California’s sweeping consumer privacy and data security law, the California Consumer Privacy Act, is set to take effect in 2020 despite concerns that big problems with the new law remain unresolved.
The primary legislative backers of the CCPA recognized there were flaws when they negotiated and successfully lobbied for its fast-track, high-pressure enactment last year, committing to come back in 2019 to address the problems. A principal author of the CCPA, Assembly Member Ed Chau (D-Monterey Park), spoke to the issue in Roll Call, noting that “we’re cleaning up the law” because it “may not be perfect.”
California legislators have already given preliminary consideration to more than a score of bills from both business and privacy advocates intended to amend the CCPA to address the problems they perceive with the law before it takes effect next year. Many of these bills passed their house of origin last week and are now awaiting hearings in the second house. Yet most of the discussion heading into this week focuses on the failure of SB 561 (Jackson), because its failure may jeopardize the remaining CCPA reform bills.
Powerful State Senator Hannah-Beth Jackson (D-Santa Barbara) raised the prospect of blocking proposed legislative changes to the CCPA in response to the failure of SB 561. SB 561 would have expanded the CCPA’s private right of action and eliminated the ability of businesses to cure violations of the law. The bill would also have eliminated the provision in the CCPA requiring the attorney general to issue compliance opinions.
These carefully negotiated provisions are intended to strike a balance between the interests of consumers and businesses in how the CCPA will be enforced. The private right of action ensures that consumers can directly enforce their rights under the CCPA against a business in the event of a data breach, but the cure provision ensures businesses receive notice of and a 30-day period to cure alleged violations. Better balance was also a consideration in the provision permitting the attorney general to issue CCPA compliance opinions at the request of businesses or individuals. Business interests argue this guidance is essential to ensure their efforts to comply with the CCPA align with the attorney general’s interpretation of the law.
Senator Jackson spoke to this balance in explaining her view to The New York Times: that the CCPA should not be amended at all if her proposed changes in SB 561 will not also be made. “If my bill to try to make [the CCPA] enforceable failed because we have to stick to the deal that was made last year, [other legislative] efforts to undermine it, to give exclusions and exemptions—all sorts of excuses for not enforcing it—then those have to fail as well.”
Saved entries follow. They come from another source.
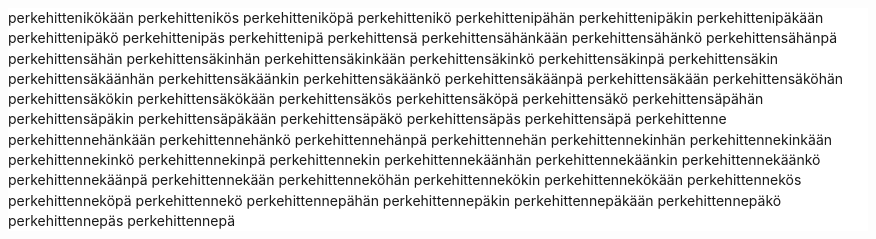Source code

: perkehittenikökään
perkehittenikös
perkehitteniköpä
perkehittenikö
perkehittenipähän
perkehittenipäkin
perkehittenipäkään
perkehittenipäkö
perkehittenipäs
perkehittenipä
perkehittensä
perkehittensähänkään
perkehittensähänkö
perkehittensähänpä
perkehittensähän
perkehittensäkinhän
perkehittensäkinkään
perkehittensäkinkö
perkehittensäkinpä
perkehittensäkin
perkehittensäkäänhän
perkehittensäkäänkin
perkehittensäkäänkö
perkehittensäkäänpä
perkehittensäkään
perkehittensäköhän
perkehittensäkökin
perkehittensäkökään
perkehittensäkös
perkehittensäköpä
perkehittensäkö
perkehittensäpähän
perkehittensäpäkin
perkehittensäpäkään
perkehittensäpäkö
perkehittensäpäs
perkehittensäpä
perkehittenne
perkehittennehänkään
perkehittennehänkö
perkehittennehänpä
perkehittennehän
perkehittennekinhän
perkehittennekinkään
perkehittennekinkö
perkehittennekinpä
perkehittennekin
perkehittennekäänhän
perkehittennekäänkin
perkehittennekäänkö
perkehittennekäänpä
perkehittennekään
perkehittenneköhän
perkehittennekökin
perkehittennekökään
perkehittennekös
perkehittenneköpä
perkehittennekö
perkehittennepähän
perkehittennepäkin
perkehittennepäkään
perkehittennepäkö
perkehittennepäs
perkehittennepä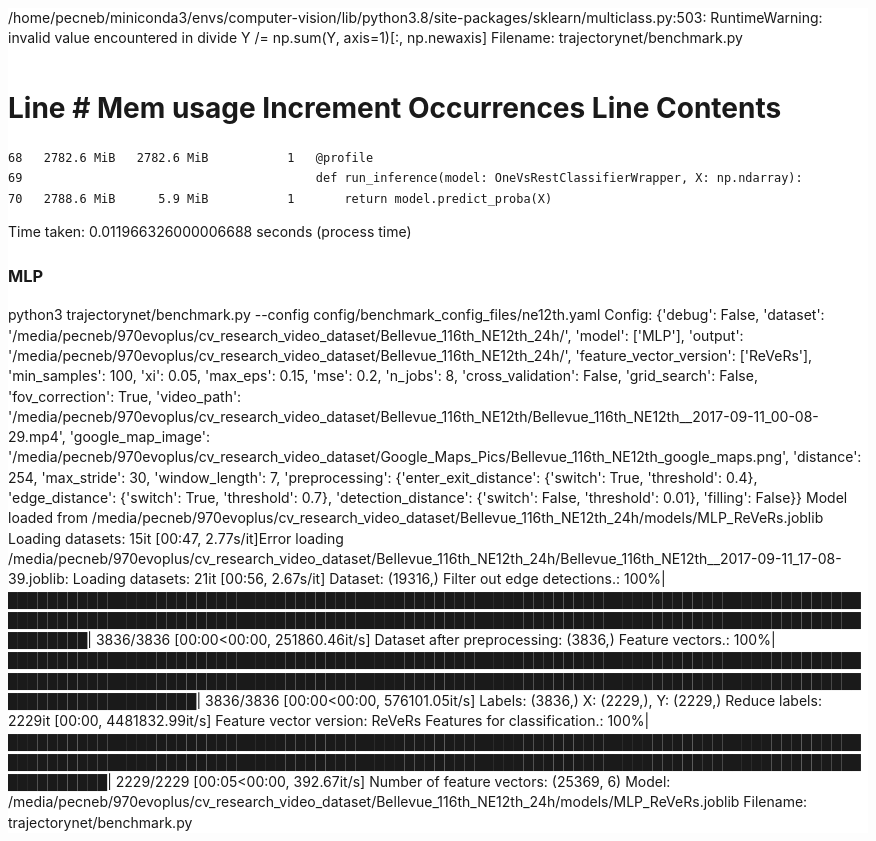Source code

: 
/home/pecneb/miniconda3/envs/computer-vision/lib/python3.8/site-packages/sklearn/multiclass.py:503: RuntimeWarning: invalid value encountered in divide
  Y /= np.sum(Y, axis=1)[:, np.newaxis]
Filename: trajectorynet/benchmark.py

Line #    Mem usage    Increment  Occurrences   Line Contents
=============================================================
    68   2782.6 MiB   2782.6 MiB           1   @profile
    69                                         def run_inference(model: OneVsRestClassifierWrapper, X: np.ndarray):
    70   2788.6 MiB      5.9 MiB           1       return model.predict_proba(X)


Time taken: 0.011966326000006688 seconds (process time)

### MLP

python3 trajectorynet/benchmark.py --config config/benchmark_config_files/ne12th.yaml 
Config: {'debug': False, 'dataset': '/media/pecneb/970evoplus/cv_research_video_dataset/Bellevue_116th_NE12th_24h/', 'model': ['MLP'], 'output': '/media/pecneb/970evoplus/cv_research_video_dataset/Bellevue_116th_NE12th_24h/', 'feature_vector_version': ['ReVeRs'], 'min_samples': 100, 'xi': 0.05, 'max_eps': 0.15, 'mse': 0.2, 'n_jobs': 8, 'cross_validation': False, 'grid_search': False, 'fov_correction': True, 'video_path': '/media/pecneb/970evoplus/cv_research_video_dataset/Bellevue_116th_NE12th/Bellevue_116th_NE12th__2017-09-11_00-08-29.mp4', 'google_map_image': '/media/pecneb/970evoplus/cv_research_video_dataset/Google_Maps_Pics/Bellevue_116th_NE12th_google_maps.png', 'distance': 254, 'max_stride': 30, 'window_length': 7, 'preprocessing': {'enter_exit_distance': {'switch': True, 'threshold': 0.4}, 'edge_distance': {'switch': True, 'threshold': 0.7}, 'detection_distance': {'switch': False, 'threshold': 0.01}, 'filling': False}}
Model loaded from /media/pecneb/970evoplus/cv_research_video_dataset/Bellevue_116th_NE12th_24h/models/MLP_ReVeRs.joblib
Loading datasets: 15it [00:47,  2.77s/it]Error loading /media/pecneb/970evoplus/cv_research_video_dataset/Bellevue_116th_NE12th_24h/Bellevue_116th_NE12th__2017-09-11_17-08-39.joblib: 
Loading datasets: 21it [00:56,  2.67s/it]
Dataset: (19316,)
Filter out edge detections.: 100%|████████████████████████████████████████████████████████████████████████████████████████████████████████████████████████████████████████████████████████████████████████████████████| 3836/3836 [00:00<00:00, 251860.46it/s]
Dataset after preprocessing: (3836,)
Feature vectors.: 100%|███████████████████████████████████████████████████████████████████████████████████████████████████████████████████████████████████████████████████████████████████████████████████████████████| 3836/3836 [00:00<00:00, 576101.05it/s]
Labels: (3836,)
X: (2229,), Y: (2229,)
Reduce labels: 2229it [00:00, 4481832.99it/s]
Feature vector version: ReVeRs
Features for classification.: 100%|██████████████████████████████████████████████████████████████████████████████████████████████████████████████████████████████████████████████████████████████████████████████████████| 2229/2229 [00:05<00:00, 392.67it/s]
Number of feature vectors: (25369, 6)
Model: /media/pecneb/970evoplus/cv_research_video_dataset/Bellevue_116th_NE12th_24h/models/MLP_ReVeRs.joblib
Filename: trajectorynet/benchmark.py
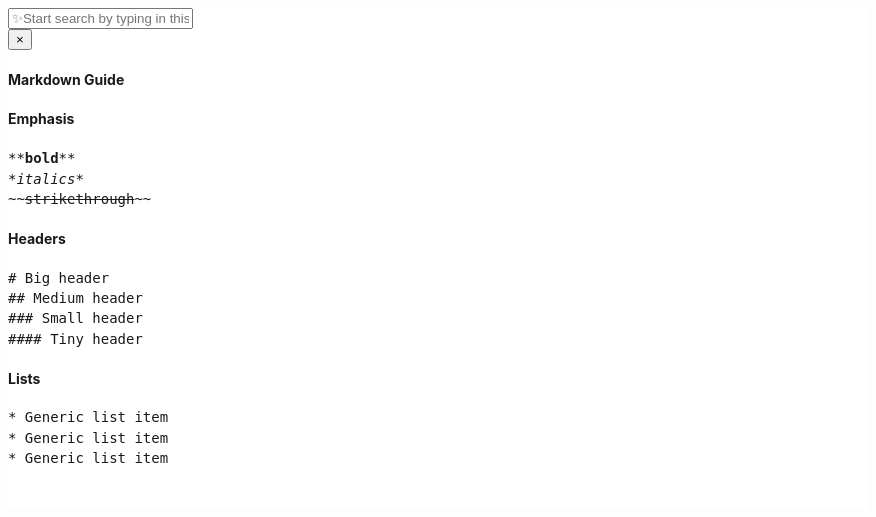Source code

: <div class="modal fade" id="search-modal" tabindex="-1" role="dialog" aria-labelledby="search-modal-label">
<div class="modal-dialog modal-md">
<div class="modal-content">
<div class="modal-header">
<div id="search-bar-container">
<input id="search-bar"
type="text"
name="hbtn-search-bar"
placeholder="✨Start search by typing in this field✨">
</div>

</div>
<div class="modal-body">
<div id="modal-spinner" class="spinner gap">
<div class="bounce1"></div>
<div class="bounce2"></div>
<div class="bounce3"></div>
</div>
<div id="search-results-container">
</div>

</div>
</div>
</div>
</div>



<div class="modal fade" id="markdownGuideModal" tabindex="-1" role="dialog" aria-labelledby="markdownGuideModalLabel" aria-hidden="true">
<div class="modal-dialog modal-md">
<div class="modal-content">
<div class="modal-header">
<button type="button" class="close" data-dismiss="modal" aria-label="Close"><span aria-hidden="true">&times;</span></button>
<h4 class="modal-title">Markdown Guide</h4>
</div>
<div class="modal-body">
<h4>Emphasis</h4>
<pre>**<strong>bold</strong>**
*<em>italics</em>*
~~<strike>strikethrough</strike>~~</pre>
<h4>Headers</h4>
<pre># Big header
## Medium header
### Small header
#### Tiny header</pre>
<h4>Lists</h4>
<pre>* Generic list item
* Generic list item
* Generic list item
As chair of the Senate Judiciary Committee, Senator Jackson is positioned to carry out her threat if she chooses to. Most of the proposed amendments to the CCPA sought by business interests are included in bills that originated in the Assembly. As these bills come to the Senate, they will be referred to the Judiciary Committee for a hearing and vote. As chair of the committee, Senator Jackson can block further action on the bills referred to her committee.
Senator Jackson’s tactic is not a surprise. It is common for committee chairs to protect the interests of their house, their caucus and even their personal policy views by holding up other legislation until their legislative priorities are addressed. The only unknowns are whether Senator Jackson will act on her threat and, if so, what policy or other concessions she may require before she releases CCPA reform bills for full Senate consideration.